Letter from William Cowper, Weston Underwood, to William Hayley, 1792 March 17 : autograph manuscript signed.

BIB_ID
247079
Accession number
MA 6307
Creator
Cowper, William, 1731-1800.
Display Date
Weston Underwood, England, 1792 March 17.
Credit line
Gift of Charles Ryskamp, in memory of Mrs. J. Richardson Dilworth, 2005.
Description
1 item (4 pages, with address) ; 22.5 x 18.9 cm
Notes
The manuscript of the sonnet that Cowper refers to in this letter, "Sonnet to Wm. Cowper Esq.," is also in the Morgan's collection and has been cataloged as MA 5042.5.
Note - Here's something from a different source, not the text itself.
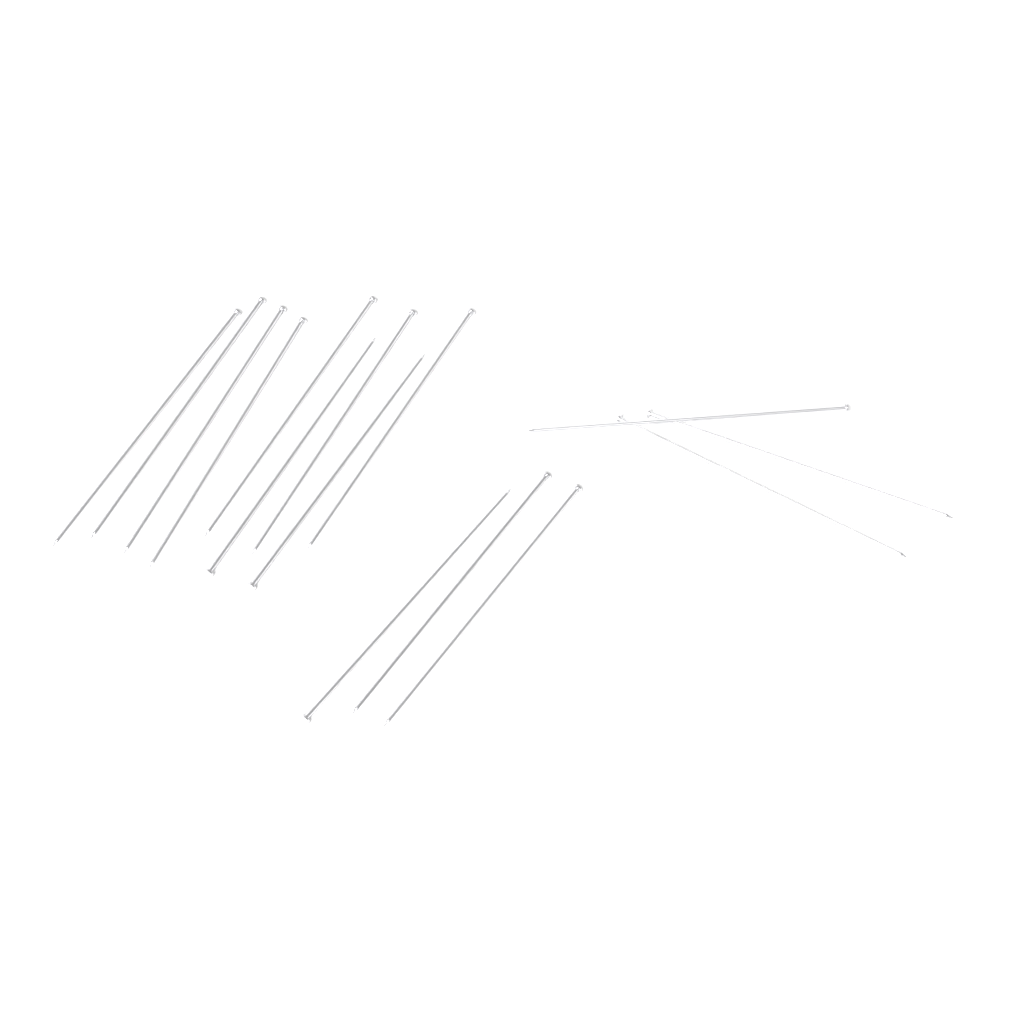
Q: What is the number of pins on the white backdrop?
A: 15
Address panel with seal and postmarks: "To / William Hayley Esqr. / Eartham - near / Chichester."
Provenance
Charles Ryskamp.
Summary
Responding with thanks to a letter from Hayley, the receipt of which had been delayed several weeks; apologizing and explaining that the blame for this lies elsewhere: "Thanks to my Bookseller [Joseph Johnson] who neglected to send it sooner, and by his unreasonable delay has put my nerves and spirits to a trial, not the first of the kind that they have sustained from Him, but certainly the severest;" describing his reactions to a newspaper account that pitted Cowper against Hayley, as both were currently working on biographies of Milton: "my first sensations were not unpleasant, for I felt myself not a little flatter'd by the supposed competition between us. But sensations of a very different kind succeeded, and such as were nearly akin to the most dispiriting despondence. I never thought myself very well qualified for my present enterprize, for though I have all my life been at times occupied in reading and admiring Milton, I had not once look'd into him with the eyes of a Commentator ; nor did I, nor had I any reason to judge myself in any measure equal to yourself either in point of Learning or other ability for such an employment. Guess then how I must feel myself relieved by the information you give me that we are to act each in a distinct province, and that I shall have no disgrace to fear on this occasion save from myself only. - He who knows the hearts of all, knows that in thus speaking and in thus describing my feelings in this instance, I have spoken nothing but the truth;" praising Milton as "perhaps the chief of all who have ever done honour to our country, and whose very name I reverence;" saying that his project is different in that it does not focus on Milton's life or character and he envisions that "we will cope with each other in nothing but that affection which you avow for me, unworthy of it as I am, and which your character and writings and especially your kind letter have begotten in my heart for you;" thanking Hayley for his subscription and his sonnet; adding "May I always so write and so act as to continue in your good opinion, and send me now and then a line to tell me that I still possess it;" adding in a postscript "Every remark of yours on Milton will be highly valued by me."